Consider creating a standardized visualization script template for your lab or research group. This ensures consistency across projects and makes it easier to generate visualizations quickly. Include sections for data loading, preprocessing, exploratory plots, publication figures, and supplementary materials.
Conclusion
R provides a practical approach to data visualization specifically aimed at researchers, detailing the rationale for using R for data visualization and introducing the "grammar of graphics" that underlies data visualization using the ggplot2 package. The investment in learning R for data visualization pays substantial dividends for psychology researchers through enhanced reproducibility, greater flexibility, and the ability to create publication-quality graphics.

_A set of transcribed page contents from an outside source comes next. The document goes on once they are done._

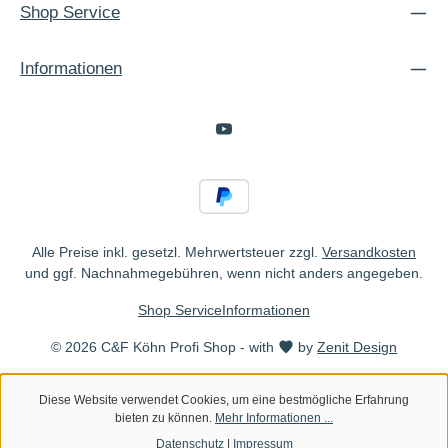
Shop Service
Informationen
Alle Preise inkl. gesetzl. Mehrwertsteuer zzgl.
Versandkosten
und ggf. Nachnahmegebühren, wenn nicht anders angegeben.
Shop Service
Informationen
© 2026 C&F Köhn Profi Shop - with
by
Zenit Design
Diese Website verwendet Cookies, um eine bestmögliche Erfahrung
bieten zu können.
Mehr Informationen ...
Datenschutz
|
Impressum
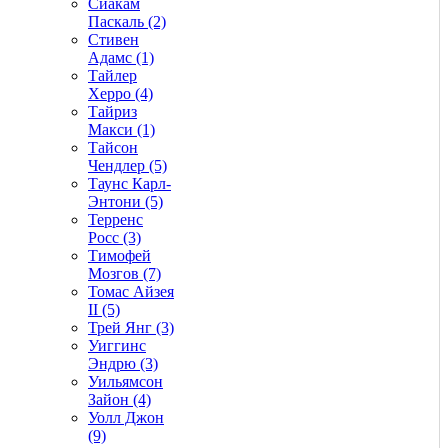
Сиакам
Паскаль (2)
Стивен
Адамс (1)
Тайлер
Херро (4)
Тайриз
Макси (1)
Тайсон
Чендлер (5)
Таунс Карл-
Энтони (5)
Терренс
Росс (3)
Тимофей
Мозгов (7)
Томас Айзея
II (5)
Трей Янг (3)
Уиггинс
Эндрю (3)
Уильямсон
Зайон (4)
Уолл Джон
(9)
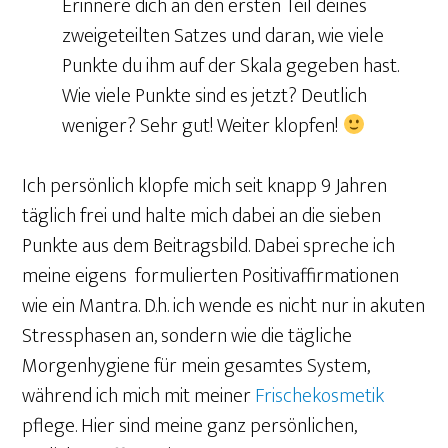
Erinnere dich an den ersten Teil deines
zweigeteilten Satzes und daran, wie viele
Punkte du ihm auf der Skala gegeben hast.
Wie viele Punkte sind es jetzt? Deutlich
weniger? Sehr gut! Weiter klopfen!
Ich persönlich klopfe mich seit knapp 9 Jahren
täglich frei und halte mich dabei an die sieben
Punkte aus dem Beitragsbild. Dabei spreche ich
meine eigens formulierten Positivaffirmationen
wie ein Mantra. D.h. ich wende es nicht nur in akuten
Stressphasen an, sondern wie die tägliche
Morgenhygiene für mein gesamtes System,
während ich mich mit meiner
Frischekosmetik
pflege. Hier sind meine ganz persönlichen,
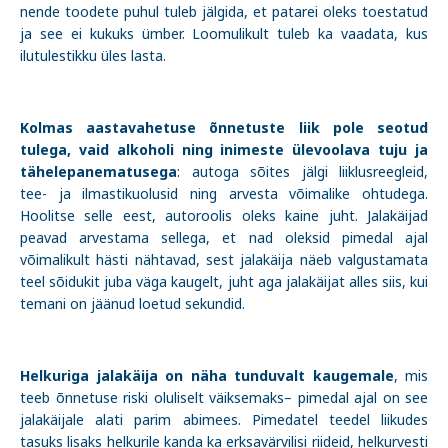
nende toodete puhul tuleb jälgida, et patarei oleks toestatud
ja see ei kukuks ümber. Loomulikult tuleb ka vaadata, kus
ilutulestikku üles lasta.
Kolmas aastavahetuse õnnetuste liik pole seotud
tulega, vaid alkoholi ning inimeste ülevoolava tuju ja
tähelepanematusega
: autoga sõites jälgi liiklusreegleid,
tee- ja ilmastikuolusid ning arvesta võimalike ohtudega.
Hoolitse selle eest, autoroolis oleks kaine juht. Jalakäijad
peavad arvestama sellega, et nad oleksid pimedal ajal
võimalikult hästi nähtavad, sest jalakäija näeb valgustamata
teel sõidukit juba väga kaugelt, juht aga jalakäijat alles siis, kui
temani on jäänud loetud sekundid.
Helkuriga jalakäija on näha tunduvalt kaugemale
, mis
teeb õnnetuse riski oluliselt väiksemaks– pimedal ajal on see
jalakäijale alati parim abimees. Pimedatel teedel liikudes
tasuks lisaks helkurile kanda ka erksavärvilisi riideid, helkurvesti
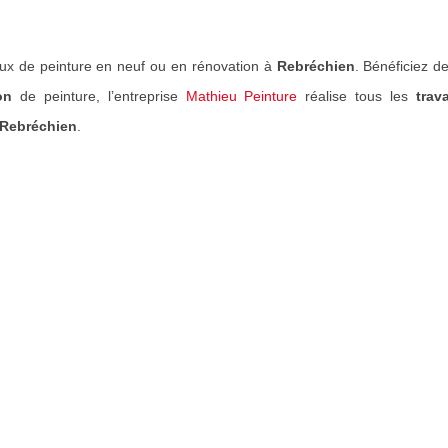
ux de peinture en neuf ou en rénovation à
Rebréchien
. Bénéficiez d
on
de peinture, l’entreprise
Mathieu Peinture
réalise tous les
trav
Rebréchien
.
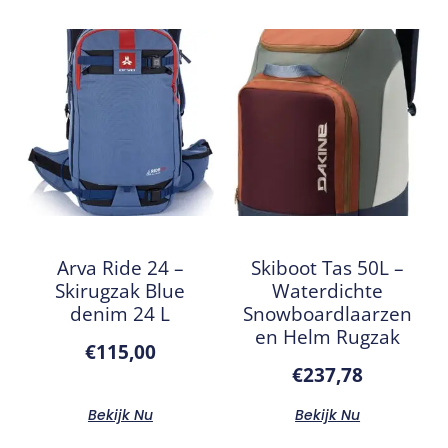
Arva Ride 24 –
Skiboot Tas 50L –
Skirugzak Blue
Waterdichte
denim 24 L
Snowboardlaarzen
en Helm Rugzak
€
115,00
€
237,78
Bekijk Nu
Bekijk Nu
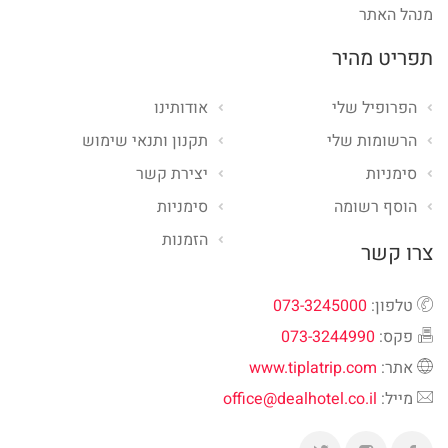
מנהל האתר
תפריט מהיר
הפרופיל שלי
אודותינו
הרשומות שלי
תקנון ותנאי שימוש
סימניות
יצירת קשר
הוסף רשומה
סימניות
הזמנות
צרו קשר
טלפון:
073-3245000
פקס:
073-3244990
אתר:
www.tiplatrip.com
מייל:
office@dealhotel.co.il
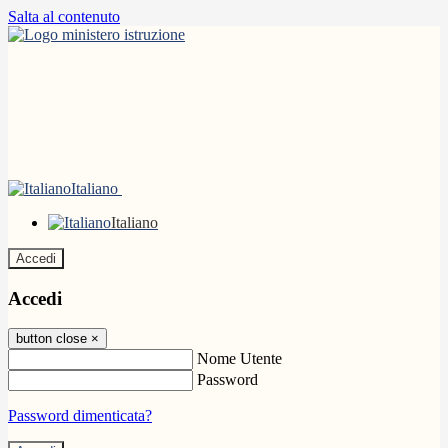
Salta al contenuto
Italiano
Italiano
Accedi
Accedi
button close
×
Nome Utente
Password
Password dimenticata?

While the initial learning curve may seem steep, the grammar of graphics approach ultimately makes creating complex visualizations more intuitive and systematic. Using the grammar of graphics is a paradigm change that will make your life 100 times easier. By mastering these tools, psychologists can transform their data into compelling visual narratives that advance scientific understanding and effectively communicate research findings to diverse audiences.
The key to success is practice and iteration. Start with simple visualizations and gradually incorporate more advanced techniques as you become comfortable with the basics. Engage with the R community, explore examples in the R Graph Gallery, and don't hesitate to adapt code from others to suit your needs. Remember that every expert R user started as a beginner, and the supportive R community is always ready to help.
As psychology continues to embrace open science practices and reproducible research, proficiency in R data visualization will become increasingly valuable. Whether you're creating exploratory plots to understand your data, diagnostic plots to check statistical assumptions, or publication-ready figures to communicate your findings, R provides the tools you need to turn data into insights. The journey from raw data to meaningful visualization is both a technical skill and an art form—one that enhances not only how we present research but how we think about and understand psychological phenomena.